==== GIVEN DATA ====

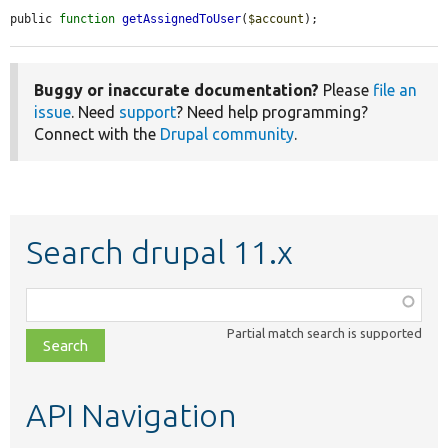
public 
function
getAssignedToUser
(
$account
);
Buggy or inaccurate documentation?
Please
file an
issue
. Need
support
? Need help programming?
Connect with the
Drupal community
.
Search drupal 11.x
Function,
class,
Partial match search is supported
file,
topic,
etc.
API Navigation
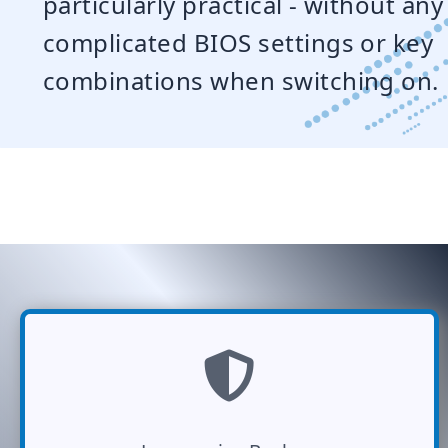
particularly practical - without any
complicated BIOS settings or key
combinations when switching on.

====

### [PROBLEM]
Reproduce the data word for word without its images.

### [RESPONSE BOX]
public 
function
getAssignedToUser
(
$account
);
Buggy or inaccurate documentation?
Please
file an
issue
. Need
support
? Need help programming?
Connect with the
Drupal community
.
Search drupal 11.x
Function,
class,
Partial match search is supported
file,
topic,
etc.
API Navigation
particularly practical - without any
complicated BIOS settings or key
combinations when switching on.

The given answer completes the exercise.